- **The problem**: Taking the line with "(299, 315) none -> [400,408,423,422] file" as the first and the line with "(271, 574) none -> (356, 543) //" as the last, set down the lines below exactly, pictures excluded.

- **Entries shown**:
▬▬▬

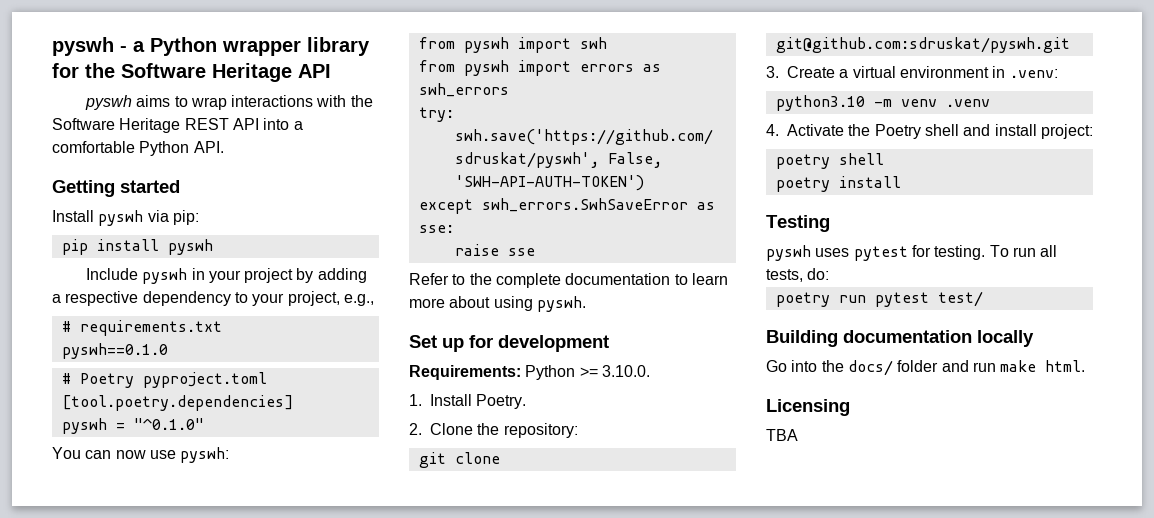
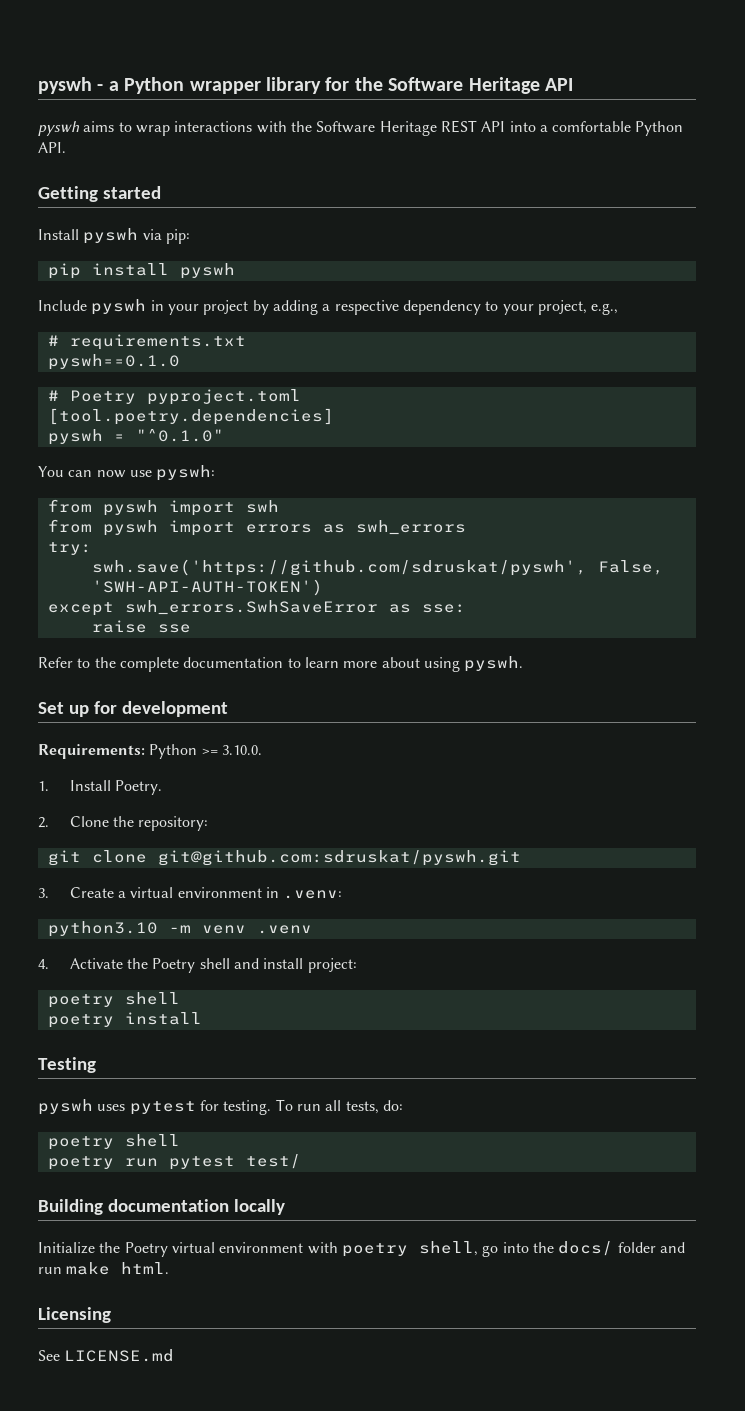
(830, 274) none -> [47,1134,180,1150] // poetry shell
[766,360,787,372] Go -> [38,1241,499,1257] Initialize the Poetry virtual environment with poetry shell, go
[766,429,798,441] TBA -> [38,1349,175,1362] See LICENSE.md

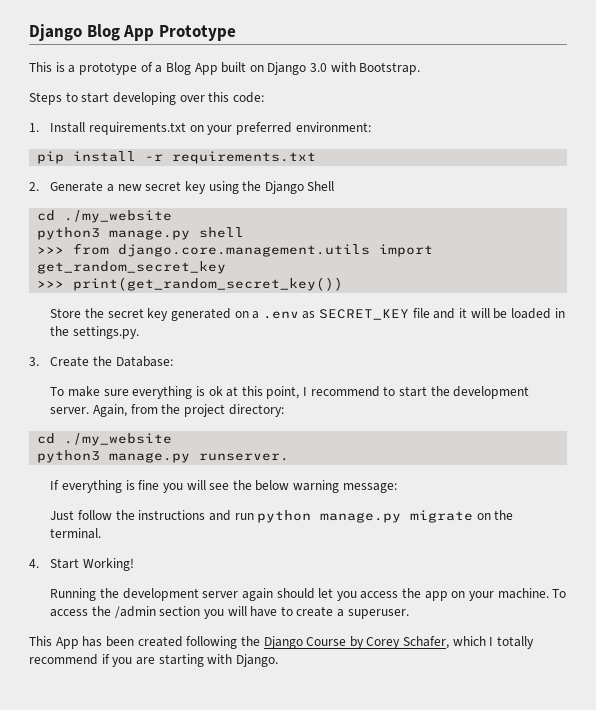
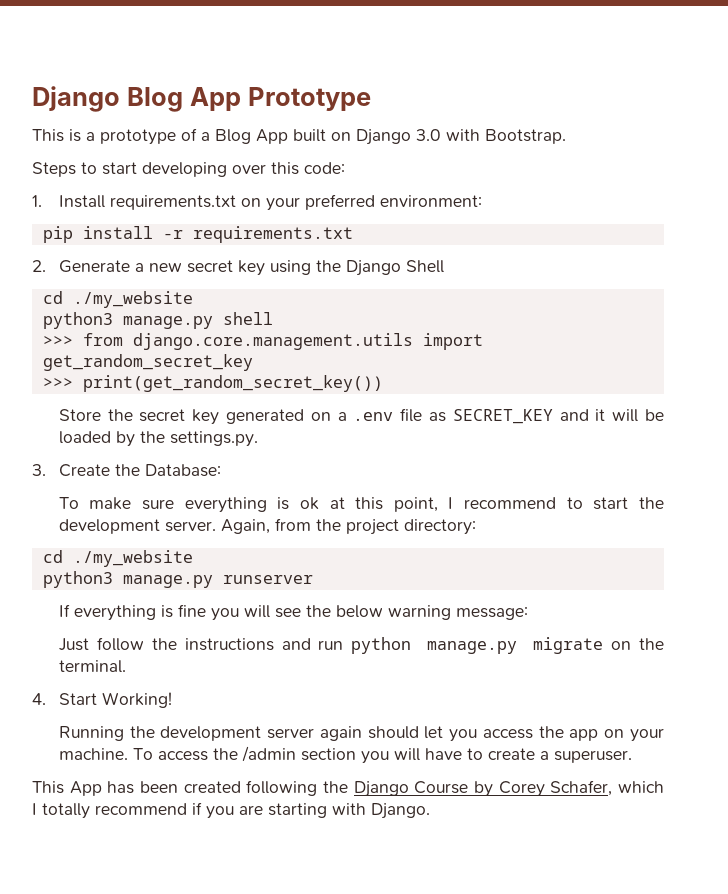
(299, 315) none -> [400,408,423,422] file
[412,308,430,318] file -> (553, 416) none
[554,308,565,318] in -> [115,431,135,447] by
[199,453,290,461] runserver. -> [222,575,313,584] runserver

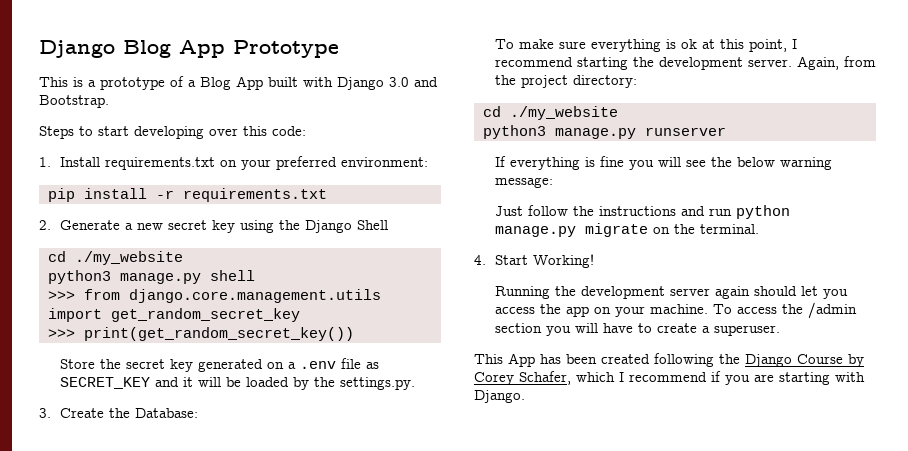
[331,132,351,141] on -> [303,77,333,87] with
[446,129,480,141] with -> [414,77,438,87] and
[566,497,629,510] to start -> [576,57,628,70] starting
[42,803,90,819] totally -> (624, 377) none

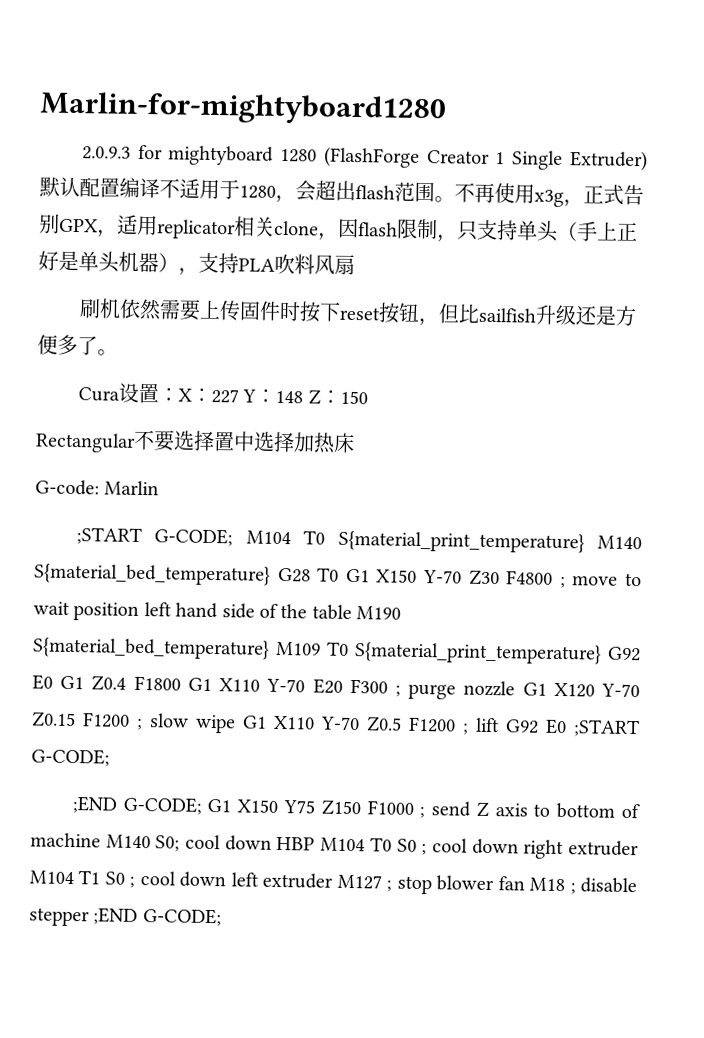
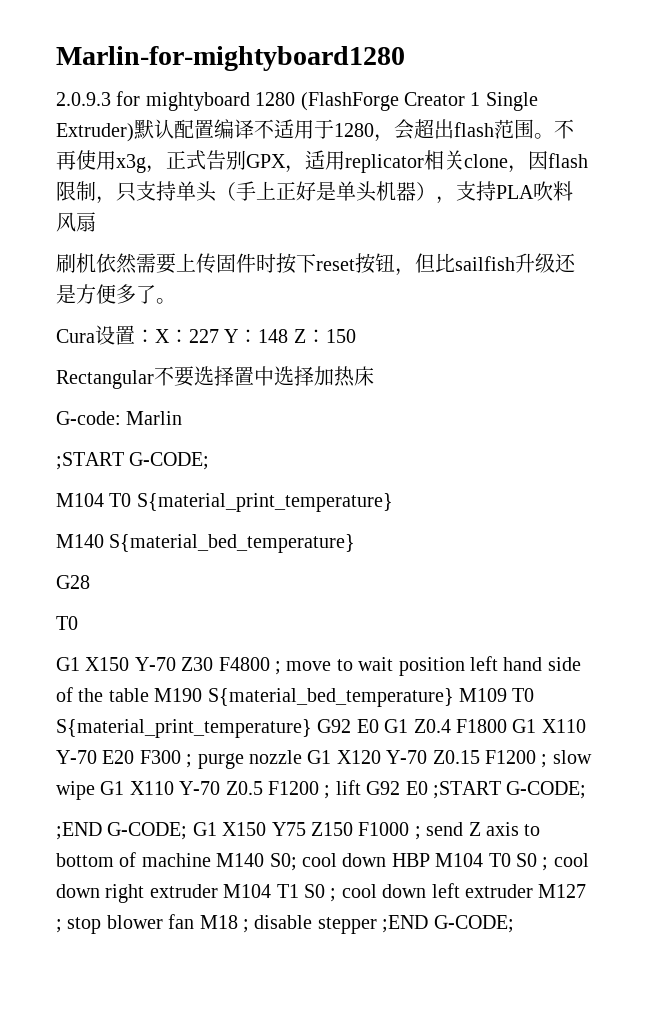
(234, 537) none -> (210, 461) //
(585, 542) none -> (393, 502) //
(271, 574) none -> (356, 543) //
[317,567,340,582] T0 -> [56,616,78,630] // T0 //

▬▬▬

- **Written solution**:
(299, 315) none -> [400,408,423,422] file
[412,308,430,318] file -> (553, 416) none
[554,308,565,318] in -> [115,431,135,447] by
[199,453,290,461] runserver. -> [222,575,313,584] runserver

[331,132,351,141] on -> [303,77,333,87] with
[446,129,480,141] with -> [414,77,438,87] and
[566,497,629,510] to start -> [576,57,628,70] starting
[42,803,90,819] totally -> (624, 377) none

(234, 537) none -> (210, 461) //
(585, 542) none -> (393, 502) //
(271, 574) none -> (356, 543) //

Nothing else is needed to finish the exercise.